Conference paper Open Access
Mayr, Philipp; Momeni, Fakhri; Lange, Christoph
Scholarly communication in the social sciences is centered around publications, in which data also play a key role. The increasingly collaborative scientific process, from a project plan, to collecting data, to interpreting them in a paper and submitting it for peer review, to publishing an article, to, finally, its consumption by readers, is insufficiently supported by contemporary information systems.
They support every individual step, but media discontinuities between steps cause inefficiency and loss of information: word processors lack direct access to data; reviewers cannot provide feedback inside the environment in which authors revising their papers; open access web publishing is constrained to document formats designed for paper printing but neglecting the Web’s accessibility
and interactivity potential; finally, readers, seeing a single frozen view of the underlying data in a paper, are unable to access the full extent of the data and to make observations beyond the restricted scope chosen by the author.
Web technology can address these problems. Isolated solutions, such as tools for publishing data on the Web for easy retrieval and visualization, exist in preliminary manifestations in the social sciences, but have not been integrated into tools for writing, reviewing and publishing articles. Tools that assist writers in making their documents’ structure explicit for information systems, as well as document
browsers that use articles as interactive interfaces to related information on the Web have been successfully deployed in the life sciences. In the Opening Scholarly Communication in Social Sciences (OSCOSS) project, founded by DFG, we will transfer these ideas to the social sciences by integrating existing data and publication management services into a web-based collaborative writing environment that publishers can set up to supports all types of end users throughout the publication process: authors, reviewers and readers.
With the collaborative document editor Fidus Writer and Open Journal Systems system we choose a stable technical foundation. We secure user acceptance by respecting the characteristics of the traditional processes social scientists are used to: web publications must have the same high-quality layout as print publications, and information must remain citable by stable page numbers. To ensure we meet these requirements, we will work closely with the publishers of
“methods, data, analyses” (mda) and “Historical Social Research” (HSR), two international peer reviewed open accessible journals published by GESIS, and build early demonstrators for usability evaluation.
Our system will initially provide readers, authors and reviewers with an alternative, thus having the potential to gain wider acceptance and gradually replace the old, incoherent publication process of our journals and of others in related fields. It will make journals more “open” (in terms of reusability) that are open access already, and it has the potential to serve as an incentive for turning “closed” journals into open access ones.
In this poster we will present the framework of the system and highlight the following use case.
Reviewer Scenario: Jakob and Dagmar submitted their manuscript, pointing to data and the R code, to the journal mda. Rainer gets assigned Jakob and Dagmars’s manuscript for review. He wants to check whether Jakob and Dagmar have done their analysis in a correct way. He downloads their R code and raw data and redoes the calculation described in the paper. He observes that, for one of the statements that Jakob and Dagmar have made in the results section of their manuscript, the R output of the analysis does not give sufficient evidence.
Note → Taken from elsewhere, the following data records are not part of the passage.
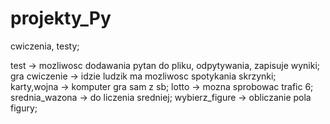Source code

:# projekty_Py
cwiczenia, testy;
 
test -> mozliwosc dodawania pytan do pliku, odpytywania, zapisuje wyniki;
gra cwiczenie -> idzie ludzik ma mozliwosc spotykania skrzynki;
karty,wojna -> komputer gra sam z sb;
lotto -> mozna sprobowac trafic 6;
srednia_wazona -> do liczenia sredniej;
wybierz_figure -> obliczanie pola figury;
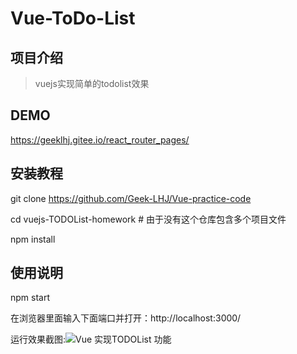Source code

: # Vue-ToDo-List

## 项目介绍
> vuejs实现简单的todolist效果

## DEMO

https://geeklhj.gitee.io/react_router_pages/

## 安装教程

git clone https://github.com/Geek-LHJ/Vue-practice-code

cd vuejs-TODOList-homework # 由于没有这个仓库包含多个项目文件

npm install

## 使用说明

npm start

在浏览器里面输入下面端口并打开：http://localhost:3000/

运行效果截图:![Vue 实现TODOList 功能]()

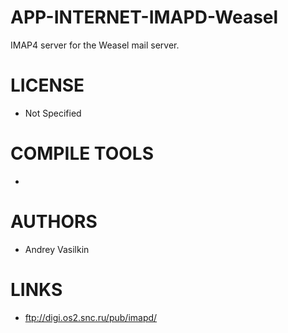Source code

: # APP-INTERNET-IMAPD-Weasel
 IMAP4 server for the Weasel mail server.

LICENSE
===============
* Not Specified

COMPILE TOOLS
===============
* 
 
AUTHORS
===============
* Andrey Vasilkin

LINKS
===============
* ftp://digi.os2.snc.ru/pub/imapd/
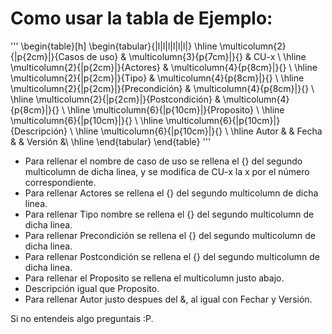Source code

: Como usar la tabla de Ejemplo:
==============================
'''
\begin{table}[h]
\begin{tabular}{|l|l|l|l|l|l|}
\hline
\multicolumn{2}{|p{2cm}|}{Casos de uso}  & \multicolumn{3}{p{7cm}|}{} & CU-x \\
\hline
\multicolumn{2}{|p{2cm}|}{Actores}       & \multicolumn{4}{p{8cm}|}{}        \\
\hline
\multicolumn{2}{|p{2cm}|}{Tipo}          & \multicolumn{4}{p{8cm}|}{}        \\
\hline
\multicolumn{2}{|p{2cm}|}{Precondición}  & \multicolumn{4}{p{8cm}|}{}        \\
\hline
\multicolumn{2}{|p{2cm}|}{Postcondición} & \multicolumn{4}{p{8cm}|}{}        \\
\hline
\multicolumn{6}{|p{10cm}|}{Proposito}                                   \\
\hline
\multicolumn{6}{|p{10cm}|}{}                                            \\
\hline
\multicolumn{6}{|p{10cm}|}{Descripción}                                 \\
\hline
\multicolumn{6}{|p{10cm}|}{}                                            \\
\hline
Autor              &              & Fecha    &     &   Versión  &\\
\hline
\end{tabular}
\end{table}
'''

* Para rellenar el nombre de caso de uso se rellena el {} del segundo multicolumn de dicha linea, y se modifica de CU-x la x por el número correspondiente.
* Para rellenar Actores se rellena el {} del segundo multicolumn de dicha linea.
* Para rellenar Tipo nombre se rellena el {} del segundo multicolumn de dicha linea.
* Para rellenar Precondición se rellena el {} del segundo multicolumn de dicha linea.
* Para rellenar Postcondición se rellena el {} del segundo multicolumn de dicha linea.
* Para rellenar el Proposito se rellena el multicolumn justo abajo.
* Descripción igual que Proposito.
* Para rellenar Autor justo despues del &, al igual con Fechar y Versión.

Si no entendeis algo preguntais :P.
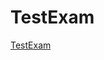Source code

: # TestExam

[TestExam](https://docs.google.com/document/d/1MsA40phBOQd2GGOwPyYRsWpUJH0sZHaesFFhJvHpnMg/edit?usp=sharing)
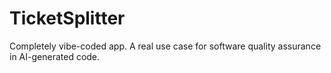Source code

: # TicketSplitter
Completely vibe-coded app. A real use case for software quality assurance in AI-generated code.
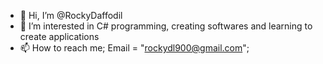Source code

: - 👋 Hi, I’m @RockyDaffodil
- 👀 I’m interested in C# programming, creating softwares and learning to create applications
- 📫 How to reach me; Email = "rockydl900@gmail.com";

<!---
RockyDaffodil/RockyDaffodil is a ✨ special ✨ repository because its `README.md` (this file) appears on your GitHub profile.
You can click the Preview link to take a look at your changes.
--->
They should have known from Ariane’s paper published two years ago, that in one of the items of the dataset that they analysed, some data items are too sparse for reliably applying the significance test to them. Rainer marks the respective statement in Jakob’s and Dagmar’s result section, adding a reference to the methodology section of Ariane’s paper and to the affected item in the dataset. Finally, the editorial board decides to accept the submission, given that a major revision is made. Jakob and Dagmar receive the paper with 100 comments attached. As the comments are attached to precise parts of the paper, grouped by
reviewers and classified as “major” vs. “minor”, they can quickly prioritise the necessary tasks to improve their article.